*** Provided records ***

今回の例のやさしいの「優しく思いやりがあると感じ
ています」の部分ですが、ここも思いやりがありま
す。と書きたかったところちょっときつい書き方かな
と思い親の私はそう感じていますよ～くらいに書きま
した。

*** End of Provided records ***

■ **Your objective**
What is needed is an exact copy of every entry.

■ **Solution to this exercise**
今回の例のやさしいの「優しく思いやりがあると感じ
ています」の部分ですが、ここも思いやりがありま
す。と書きたかったところちょっときつい書き方かな
と思い親の私はそう感じていますよ～くらいに書きま
した。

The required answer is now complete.